Mark Thomas Gibson approaches the chaos and contradictions of America’s present as an ever-evolving condition of its own past. Through painting and drawing, his imagery engages the traditions of history painting and caricature, emphasizing the intrinsic surrealities of American culture and its tendency towards mythologizing itself. Gibson employs the aesthetics of satirical cartoons in his work for the immediacy of their subversive, concise messaging. Simultaneously reflecting, critiquing, and mocking societal power structures and cultural hegemonies, Gibson’s work presents a narrative vision of America that implicates both creator and viewer as active participants within its story.

The works in WHIRLYGIG! directly address the tumultuous social and political events that have come to define the first quarter of the 21st century. This selection of works visualizes the relentless flow of information inundating social networks, news channels, and media outlets. A wide array of motifs and characters evolve in Gibson’s world, including steam pipes that scream while you work, trip wires that catch you on your way out, and a vibrant green path of musical phrases that snakes through the crowd at a rally. All the while, white gloved magic acts are prayed over by clasped hands with even whiter knuckles. Down the way, captured Klan hoods wave in the breeze past sticky situations that lose their hold of entangled legs as they churn. It’s a WHIRLYGIG!
================
Write out the part of the text above about Mark Thomas Gibson's work word for word, starting at "The works in" and ending after "It’s a WHIRLYGIG!".

Material provided:
================
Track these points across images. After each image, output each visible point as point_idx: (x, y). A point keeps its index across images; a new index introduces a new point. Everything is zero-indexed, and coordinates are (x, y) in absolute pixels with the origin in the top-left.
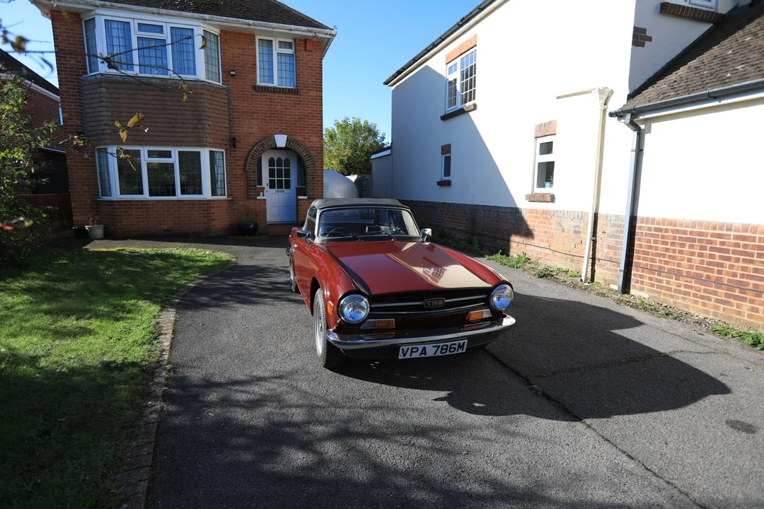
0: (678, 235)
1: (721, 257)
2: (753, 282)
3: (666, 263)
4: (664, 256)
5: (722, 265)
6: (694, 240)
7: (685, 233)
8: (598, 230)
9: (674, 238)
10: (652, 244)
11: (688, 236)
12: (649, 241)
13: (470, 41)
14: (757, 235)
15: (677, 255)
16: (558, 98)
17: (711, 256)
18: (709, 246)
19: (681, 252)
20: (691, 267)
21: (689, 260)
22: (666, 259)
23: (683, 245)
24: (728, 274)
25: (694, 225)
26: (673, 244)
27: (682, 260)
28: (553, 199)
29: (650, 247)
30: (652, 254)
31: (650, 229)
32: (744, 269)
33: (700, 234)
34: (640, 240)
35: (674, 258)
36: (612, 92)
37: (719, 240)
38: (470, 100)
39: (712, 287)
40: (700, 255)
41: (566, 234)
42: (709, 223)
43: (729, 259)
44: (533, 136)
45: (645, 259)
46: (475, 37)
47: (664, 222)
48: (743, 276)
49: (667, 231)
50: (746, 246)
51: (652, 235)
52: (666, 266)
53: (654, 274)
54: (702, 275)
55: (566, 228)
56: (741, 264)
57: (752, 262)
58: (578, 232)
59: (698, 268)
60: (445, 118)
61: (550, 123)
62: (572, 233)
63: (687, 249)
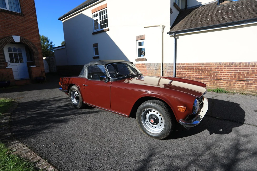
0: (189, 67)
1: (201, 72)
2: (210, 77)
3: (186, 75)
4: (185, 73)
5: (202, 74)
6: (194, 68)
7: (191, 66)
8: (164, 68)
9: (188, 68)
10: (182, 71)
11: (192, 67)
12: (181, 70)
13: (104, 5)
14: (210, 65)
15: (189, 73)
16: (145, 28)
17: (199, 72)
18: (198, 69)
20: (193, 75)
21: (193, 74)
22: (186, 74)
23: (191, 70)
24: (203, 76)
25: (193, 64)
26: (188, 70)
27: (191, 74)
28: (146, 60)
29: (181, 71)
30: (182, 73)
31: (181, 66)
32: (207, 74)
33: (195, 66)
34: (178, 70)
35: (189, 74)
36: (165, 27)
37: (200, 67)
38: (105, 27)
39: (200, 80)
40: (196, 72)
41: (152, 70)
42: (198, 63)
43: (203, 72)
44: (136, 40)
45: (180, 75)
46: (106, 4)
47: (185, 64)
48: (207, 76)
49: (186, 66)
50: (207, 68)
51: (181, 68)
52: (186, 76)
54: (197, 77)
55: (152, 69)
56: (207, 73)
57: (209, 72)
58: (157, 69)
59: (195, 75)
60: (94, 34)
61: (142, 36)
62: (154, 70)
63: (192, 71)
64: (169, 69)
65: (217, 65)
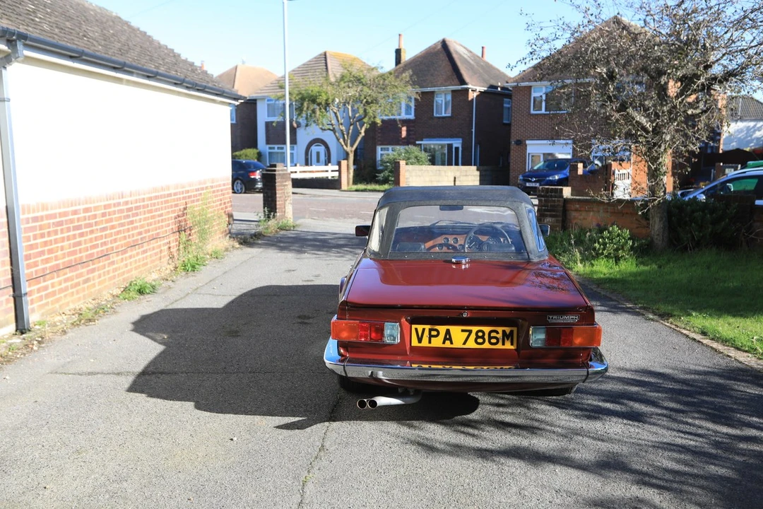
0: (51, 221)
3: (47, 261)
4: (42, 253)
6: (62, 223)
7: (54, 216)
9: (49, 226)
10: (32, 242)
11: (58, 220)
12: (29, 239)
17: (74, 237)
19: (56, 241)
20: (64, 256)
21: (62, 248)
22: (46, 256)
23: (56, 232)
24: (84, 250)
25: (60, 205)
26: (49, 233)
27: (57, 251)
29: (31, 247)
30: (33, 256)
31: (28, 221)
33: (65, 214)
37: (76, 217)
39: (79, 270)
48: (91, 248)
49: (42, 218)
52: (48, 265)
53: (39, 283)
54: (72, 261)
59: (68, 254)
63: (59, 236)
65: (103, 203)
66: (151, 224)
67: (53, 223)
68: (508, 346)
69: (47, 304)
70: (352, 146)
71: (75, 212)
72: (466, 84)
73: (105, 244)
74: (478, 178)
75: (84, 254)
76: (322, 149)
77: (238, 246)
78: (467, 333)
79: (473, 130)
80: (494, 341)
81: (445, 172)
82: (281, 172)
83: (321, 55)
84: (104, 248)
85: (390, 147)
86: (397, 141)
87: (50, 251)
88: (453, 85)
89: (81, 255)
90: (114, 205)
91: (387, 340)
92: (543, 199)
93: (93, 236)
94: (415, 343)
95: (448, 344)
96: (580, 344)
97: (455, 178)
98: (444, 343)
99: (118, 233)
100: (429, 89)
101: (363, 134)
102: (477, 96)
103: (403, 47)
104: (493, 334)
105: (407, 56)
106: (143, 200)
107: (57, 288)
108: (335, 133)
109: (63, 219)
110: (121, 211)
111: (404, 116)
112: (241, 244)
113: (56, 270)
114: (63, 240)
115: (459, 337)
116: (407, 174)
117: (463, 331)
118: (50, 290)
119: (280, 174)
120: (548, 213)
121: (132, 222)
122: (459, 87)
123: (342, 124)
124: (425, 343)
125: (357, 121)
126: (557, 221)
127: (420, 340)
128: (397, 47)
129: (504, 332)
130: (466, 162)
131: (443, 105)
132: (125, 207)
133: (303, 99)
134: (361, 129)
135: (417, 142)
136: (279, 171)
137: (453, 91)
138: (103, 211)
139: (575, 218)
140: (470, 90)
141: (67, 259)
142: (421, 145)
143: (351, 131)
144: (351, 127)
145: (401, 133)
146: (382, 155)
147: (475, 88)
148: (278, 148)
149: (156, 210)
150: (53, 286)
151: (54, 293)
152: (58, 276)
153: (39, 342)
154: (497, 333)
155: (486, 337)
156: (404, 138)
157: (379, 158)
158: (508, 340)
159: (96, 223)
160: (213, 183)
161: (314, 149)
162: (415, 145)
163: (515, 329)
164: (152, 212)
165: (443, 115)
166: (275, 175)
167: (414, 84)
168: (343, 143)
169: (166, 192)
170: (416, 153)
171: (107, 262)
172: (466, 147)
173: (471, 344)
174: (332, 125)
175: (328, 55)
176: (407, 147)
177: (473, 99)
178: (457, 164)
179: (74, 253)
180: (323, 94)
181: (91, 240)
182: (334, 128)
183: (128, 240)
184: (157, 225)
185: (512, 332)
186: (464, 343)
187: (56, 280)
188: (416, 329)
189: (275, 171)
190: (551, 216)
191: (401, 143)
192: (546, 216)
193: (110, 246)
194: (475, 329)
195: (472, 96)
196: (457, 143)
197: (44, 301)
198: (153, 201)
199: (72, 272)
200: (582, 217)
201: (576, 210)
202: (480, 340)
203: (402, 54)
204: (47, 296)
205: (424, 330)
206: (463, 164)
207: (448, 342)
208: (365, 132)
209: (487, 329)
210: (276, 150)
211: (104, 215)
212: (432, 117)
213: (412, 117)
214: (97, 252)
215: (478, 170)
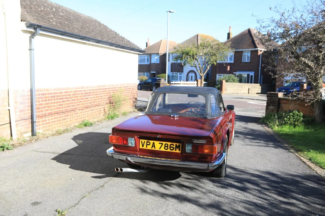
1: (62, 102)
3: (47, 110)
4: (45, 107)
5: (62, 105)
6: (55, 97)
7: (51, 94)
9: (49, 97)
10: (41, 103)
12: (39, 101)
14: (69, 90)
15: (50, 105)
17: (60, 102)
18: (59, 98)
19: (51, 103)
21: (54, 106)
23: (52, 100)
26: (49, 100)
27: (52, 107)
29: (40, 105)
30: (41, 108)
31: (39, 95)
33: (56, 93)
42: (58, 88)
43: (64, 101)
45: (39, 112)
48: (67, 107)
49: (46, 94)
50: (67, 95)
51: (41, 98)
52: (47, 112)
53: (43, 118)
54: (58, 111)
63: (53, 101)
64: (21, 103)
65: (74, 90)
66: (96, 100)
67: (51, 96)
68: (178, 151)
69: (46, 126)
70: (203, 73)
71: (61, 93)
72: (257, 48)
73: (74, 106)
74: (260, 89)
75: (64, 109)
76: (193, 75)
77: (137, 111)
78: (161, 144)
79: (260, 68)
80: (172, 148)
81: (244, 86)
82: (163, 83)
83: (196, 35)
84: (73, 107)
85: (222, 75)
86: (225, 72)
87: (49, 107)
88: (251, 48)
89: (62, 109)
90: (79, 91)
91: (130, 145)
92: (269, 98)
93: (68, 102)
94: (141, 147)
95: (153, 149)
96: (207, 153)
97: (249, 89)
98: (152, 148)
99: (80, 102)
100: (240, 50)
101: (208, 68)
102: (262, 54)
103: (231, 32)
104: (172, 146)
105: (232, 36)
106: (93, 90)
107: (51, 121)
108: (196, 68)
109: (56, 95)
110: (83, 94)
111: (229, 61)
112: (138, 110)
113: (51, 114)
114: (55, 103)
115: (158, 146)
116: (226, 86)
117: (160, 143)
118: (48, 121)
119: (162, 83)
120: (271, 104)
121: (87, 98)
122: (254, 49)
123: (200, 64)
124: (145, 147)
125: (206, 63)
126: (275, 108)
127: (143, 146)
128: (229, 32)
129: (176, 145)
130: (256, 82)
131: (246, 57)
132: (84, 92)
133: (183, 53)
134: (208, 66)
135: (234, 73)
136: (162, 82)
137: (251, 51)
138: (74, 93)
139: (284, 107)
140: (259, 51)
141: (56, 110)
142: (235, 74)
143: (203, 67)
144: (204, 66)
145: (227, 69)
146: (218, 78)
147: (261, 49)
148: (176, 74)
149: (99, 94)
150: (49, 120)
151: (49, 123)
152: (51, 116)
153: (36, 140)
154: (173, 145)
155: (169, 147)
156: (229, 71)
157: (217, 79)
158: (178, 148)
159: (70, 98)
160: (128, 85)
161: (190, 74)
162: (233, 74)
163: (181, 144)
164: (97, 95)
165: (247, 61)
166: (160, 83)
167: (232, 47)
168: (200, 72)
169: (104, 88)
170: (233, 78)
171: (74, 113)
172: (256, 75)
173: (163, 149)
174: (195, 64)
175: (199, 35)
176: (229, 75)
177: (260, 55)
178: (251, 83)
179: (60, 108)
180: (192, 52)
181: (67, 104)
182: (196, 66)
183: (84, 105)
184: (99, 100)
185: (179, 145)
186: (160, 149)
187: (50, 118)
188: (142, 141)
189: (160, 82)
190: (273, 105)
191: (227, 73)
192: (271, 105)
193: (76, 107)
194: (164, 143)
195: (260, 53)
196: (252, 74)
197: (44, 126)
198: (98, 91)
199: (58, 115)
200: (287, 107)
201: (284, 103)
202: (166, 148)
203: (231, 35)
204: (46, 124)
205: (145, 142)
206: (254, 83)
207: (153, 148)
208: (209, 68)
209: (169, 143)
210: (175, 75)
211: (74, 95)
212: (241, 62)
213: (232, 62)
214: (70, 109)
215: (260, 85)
================
Response to the task:
The works in WHIRLYGIG! directly address the tumultuous social and political events that have come to define the first quarter of the 21st century. This selection of works visualizes the relentless flow of information inundating social networks, news channels, and media outlets. A wide array of motifs and characters evolve in Gibson’s world, including steam pipes that scream while you work, trip wires that catch you on your way out, and a vibrant green path of musical phrases that snakes through the crowd at a rally. All the while, white gloved magic acts are prayed over by clasped hands with even whiter knuckles. Down the way, captured Klan hoods wave in the breeze past sticky situations that lose their hold of entangled legs as they churn. It’s a WHIRLYGIG!